Bölüm 6
Neden Yaşlanıyor ve Ölüyoruz?
1. Bilim adamları insan yaşamıyla ilgili hangi noktayı açıklayamadılar?
BİLİM ADAMLARI insanın neden yaşlandığını ve öldüğünü bilmiyorlar. Gözlemler, hücrelerimizin yenilenme sürecinin devam etmesi ve bizim de sonsuza dek yaşamamız gerektiği düşüncesini doğuruyor. Hyojun Soshikigaku (Standart Histoloji) adlı kitap şunları yazıyor: “Hücrelerin yaşlanmasının kişinin yaşlanıp ölmesiyle nasıl bir bağlantısı olduğu büyük bir sırdır.” Birçok bilim adamı yaşamın “doğal, yapısal” bir sınırı olduğuna inanıyor. Sizce haklılar mı?
2. Yaşamın geçiciliği karşısında bazıları ne yaptı?
2 İnsanlar her zaman uzun bir yaşamın özlemini çektiler, hatta ölümsüzlüğü elde etmeye bile uğraştılar. MÖ dördüncü yüzyıldan beri, ölümsüzlüğü mümkün kılmak üzere tasarlanan sözde ilaçlar Çin soylularının ilgisini çekmişti. Daha sonraları yaşayan bazı Çin imparatorları, civadan yapılan bu sözde hayat iksirlerini denediler ve öldüler! Tüm yerkürede insanlar ölümün varoluşun sonu olmadığına inanmaktadır. Budistler, Hindular, Müslümanlar ve diğer herkes, ölümden sonraki yaşam konusunda parlak ümitler beslemiştir. Hıristiyan âleminde de birçokları ölümden sonra gökte erişilen mutluluğu hayal ediyor.
3. (a) İnsanlar neden sonsuz yaşama özlem duyuyor? (b) Ölüm hakkında hangi soruların yanıtlanması gerekir?
3 Ölümden sonraki mutlulukla ilgili kavramlar, sonsuz yaşama duyulan özlemi yansıtır. Tanrı’nın içimize yerleştirdiği sonsuzluk fikriyle ilgili olarak, Mukaddes Kitap, “onların yüreğine de ebediyeti koydu” der. (Vaiz 3:11) Tanrı ilk insanı yeryüzünde sonsuza dek yaşama ümidiyle yarattı. (Tekvin 2:16, 17) Öyleyse, insanlar neden ölüyor? Dünya ölümle nasıl tanıştı? Tanrı bilgisi bu sorulara ışık tutuyor.—Mezmur 119:105.
HAİNCE BİR KOMPLO
4. İsa, insanın ölümüne neden olan suçlunun kimliğini nasıl ortaya koydu?

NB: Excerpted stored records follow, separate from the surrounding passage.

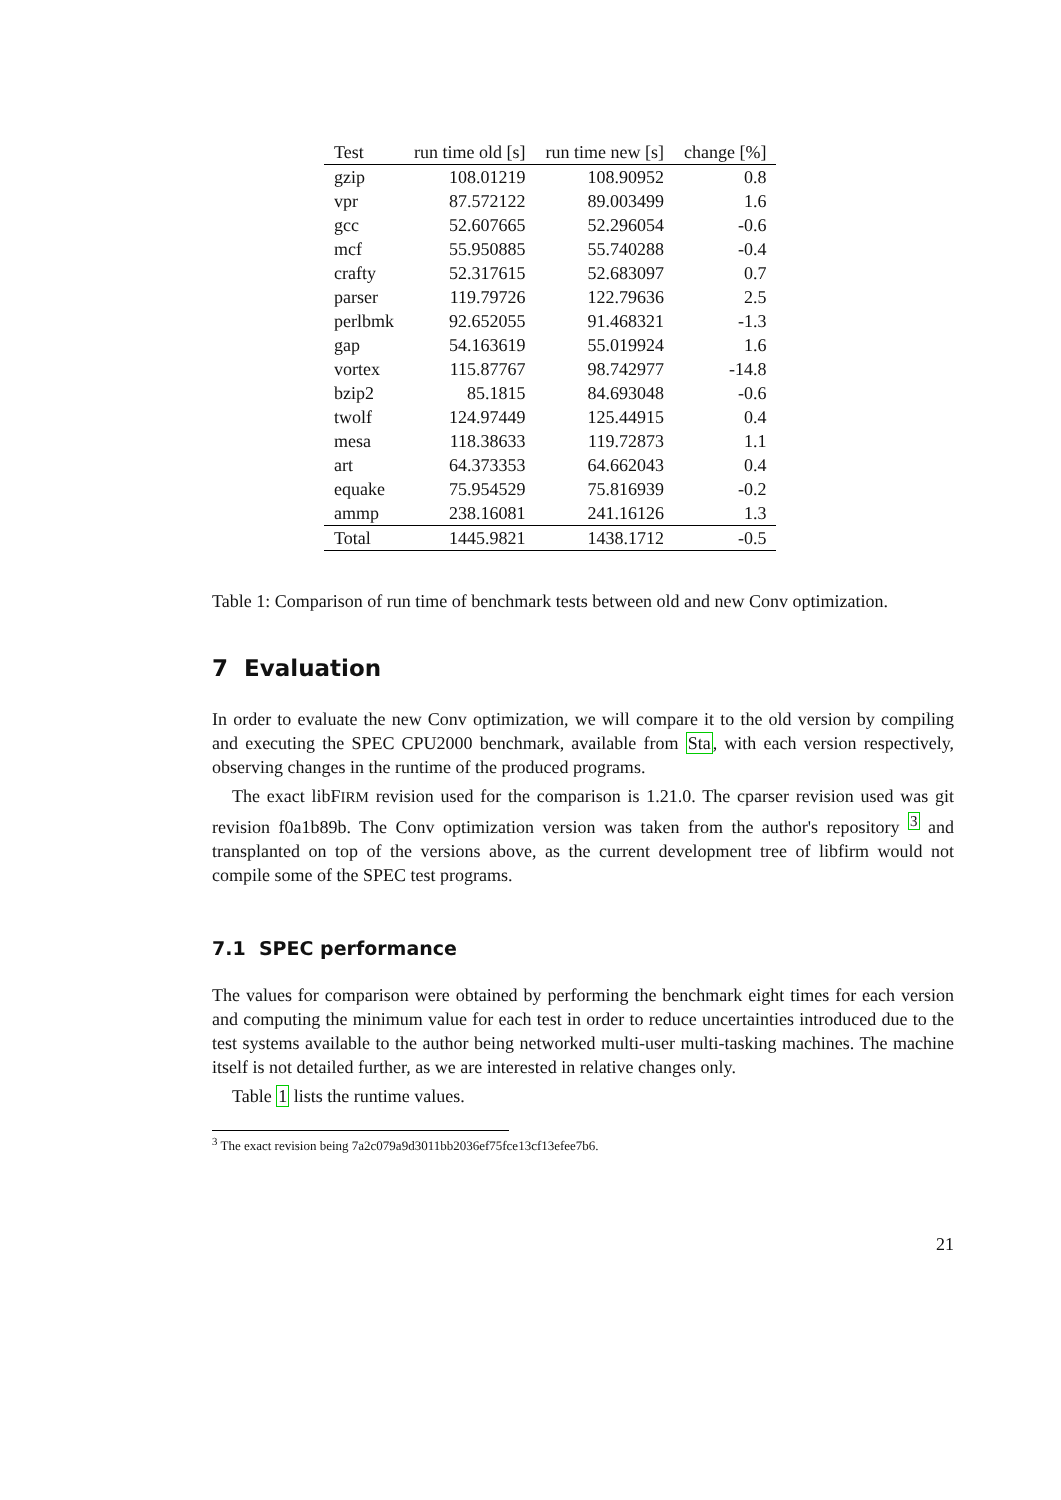| Test | run time old [s] | run time new [s] | change [%] |
| --- | --- | --- | --- |
| gzip | 108.01219 | 108.90952 | 0.8 |
| vpr | 87.572122 | 89.003499 | 1.6 |
| gcc | 52.607665 | 52.296054 | -0.6 |
| mcf | 55.950885 | 55.740288 | -0.4 |
| crafty | 52.317615 | 52.683097 | 0.7 |
| parser | 119.79726 | 122.79636 | 2.5 |
| perlbmk | 92.652055 | 91.468321 | -1.3 |
| gap | 54.163619 | 55.019924 | 1.6 |
| vortex | 115.87767 | 98.742977 | -14.8 |
| bzip2 | 85.1815 | 84.693048 | -0.6 |
| twolf | 124.97449 | 125.44915 | 0.4 |
| mesa | 118.38633 | 119.72873 | 1.1 |
| art | 64.373353 | 64.662043 | 0.4 |
| equake | 75.954529 | 75.816939 | -0.2 |
| ammp | 238.16081 | 241.16126 | 1.3 |
| Total | 1445.9821 | 1438.1712 | -0.5 |
Table 1: Comparison of run time of benchmark tests between old and new Conv optimization.
7 Evaluation
In order to evaluate the new Conv optimization, we will compare it to the old version by compiling and executing the SPEC CPU2000 benchmark, available from Sta, with each version respectively, observing changes in the runtime of the produced programs.
The exact libFIRM revision used for the comparison is 1.21.0. The cparser revision used was git revision f0a1b89b. The Conv optimization version was taken from the author's repository <sup>3</sup> and transplanted on top of the versions above, as the current development tree of libfirm would not compile some of the SPEC test programs.
7.1 SPEC performance
The values for comparison were obtained by performing the benchmark eight times for each version and computing the minimum value for each test in order to reduce uncertainties introduced due to the test systems available to the author being networked multi-user multi-tasking machines. The machine itself is not detailed further, as we are interested in relative changes only.
Table 1 lists the runtime values.
<sup>3</sup> The exact revision being 7a2c079a9d3011bb2036ef75fce13cf13efee7b6.
21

4 Bir suçlu bıraktığı izleri gizlemeye çalışır. Milyarlarca insanın ölümüne yol açan bir suçun sorumlusuyla ilgili durum da böyledir. O, insanın ölümünü bir esrar perdesi arkasına gizlemek için kurnazca davrandı. İsa Mesih, kendisini öldürmeye çalışanlara şunları söylediğinde, bu suçlunun kimliğini ortaya koydu: “Siz babanız İblistensiniz; ve babanızın heveslerini yapmak istiyorsunuz. O başlangıçtan katil idi, ve hakikatte durmadı; çünkü kendisinde hakikat yoktur.”—Yuhanna 8:31, 40, 44.
5. (a) İblis Şeytan haline gelen varlık başlangıçta nasıl biriydi? (b) “Şeytan” ve “İblis” sözcüklerinin anlamları nedir?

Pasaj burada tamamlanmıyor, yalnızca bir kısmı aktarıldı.